The Underground Railroad episode 4 recap – “Chapter 4: The Great Spirit”

By Jonathon Wilson - May 14, 2021 (Last updated: December 3, 2023)
The Underground Railroad episode 4 recap - "Chapter 4: The Great Spirit"
By Jonathon Wilson - May 14, 2021 (Last updated: December 3, 2023)
4

Summary

“Chapter 4: The Great Spirit” delves into one character’s backstory in a shorter, more singularly focused episode.

This recap of The Underground Railroad episode 4, “Chapter 4: The Great Spirit”, contains spoilers.
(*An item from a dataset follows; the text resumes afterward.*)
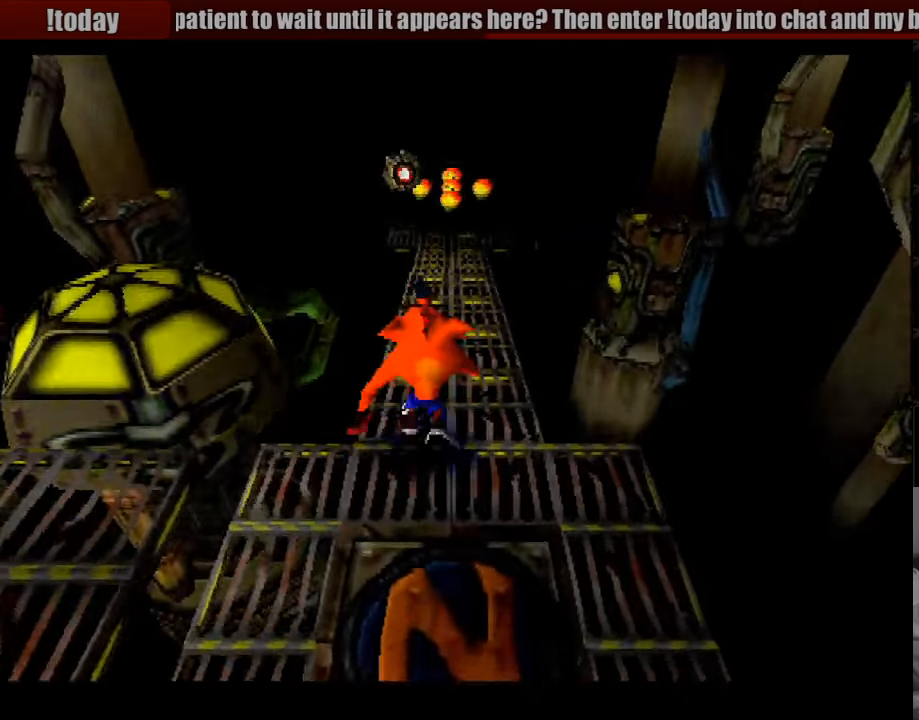
{"buttons": ["DPAD_UP"], "events": [[117, "DPAD_RIGHT", "down"], [200, "DPAD_RIGHT", "up"]]}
What drives a man to become a single-minded hunter of runaway slaves? “Chapter 4: The Great Spirit” attempts to find out by unpacking the past of Ridgeway, who, after his success in the previous episode, has presumably earned some backstory. We meet a younger version of him regaling his dead mother with a story of the first time he saw his own blood; the spirit he found when confronted with it, and that he subsequently lost. His father hires freedmen, which has led to rumors in the community that he is demented. “Iron is iron,” the senior tells the junior, insisting that the titular great spirit flows through everything, connects us all. Ridgeway doesn’t feel the spirit in him, but his father insists he will. “All things in due time.”

Ridgeway’s family are smiths; he himself isn’t a very good one. Between his high self-expectations at work and the whole matter of his absent spirit, the young Ridgeway is putting undue pressure on himself to be someone or at least something that he might not ever be. Others have similar concerns. Mack, a young Black boy who works under Ridgeway’s father, wants to see the Great Spirit for himself; Ridgeway finds him with a book of matches in the woods, dropping lit ones into the well in the hopes the spirit will see them fall to the very bottom. Perplexingly, Ridgeway convinces him to jump into the well and remains unmoved by his echoing calls for help. He emerges with a broken leg, but the spirit apparently within him.

Ridgeway Snr, like his son, communes with the spirit of the dead matriarch, pondering if he’s the right person to teach their son, who has anger in him, to allow the Spirit to come to him, not to reach out and try to squeeze it in his hands. At what cost will that lesson be learned, if it is ever learned at all? In town, Ridgeway, after trying and failing to buy a coat on his father’s store credit, spots a slave catcher named Chandler on the hunt for a runaway and offers to help him, being that he knows that land so well. Is this his first encounter with such a man, or has he been fascinated with the profession for longer? It’s hard to say. Either way, there’s a sense of admiration in Ridgeway’s eyes that we have never seen in the gaze he levels at his father. In the woods with the patrollers, Ridgeway finds the slave trying to shush his infant son, and clubs him from behind with a thick tree branch. But in the eyes of the man’s son, Ridgeway sees something. “When they’re little like that, it’s easy to forget the difference,” Chandler tells him. He plans to sell “it” off, a pronoun that Ridgeway takes issue with. But not enough to refuse Chandler’s payment, which he uses to buy that coat he wanted.

Emboldened by his experiences in The Underground Railroad episode 4, Ridgeway suggests to his father that perhaps now is the time to buy a few slaves, a more cost-efficient way to meet orders than hiring freedmen. Perhaps this, he suggests, is the real great spirit. “If you’re supposed to be free, you’re free. And if you’re in chains, you’re a n*gger”. Ridgeway rounds on Annie, who works for his father, whose cooking he is eating at that very moment, asking her what she thinks of the slaves who have not earned their freedom, who flee from their duties to their masters. Throughout the conversation, the camera takes in Annie’s expression, and hers alone. She doesn’t seem particularly free to me.

That night, Ridgeway tries to give his father the coat he bought, but a man like him has no use for such finery. He’s unmoved when Ridgeway says he already has a coat just like it. “Well look at you, son. Two coats. That’s a mighty fine thing.” It’s such a fearsomely patronizing remark that Ridgeway has no choice but to walk away in disgrace, fancy coat and all.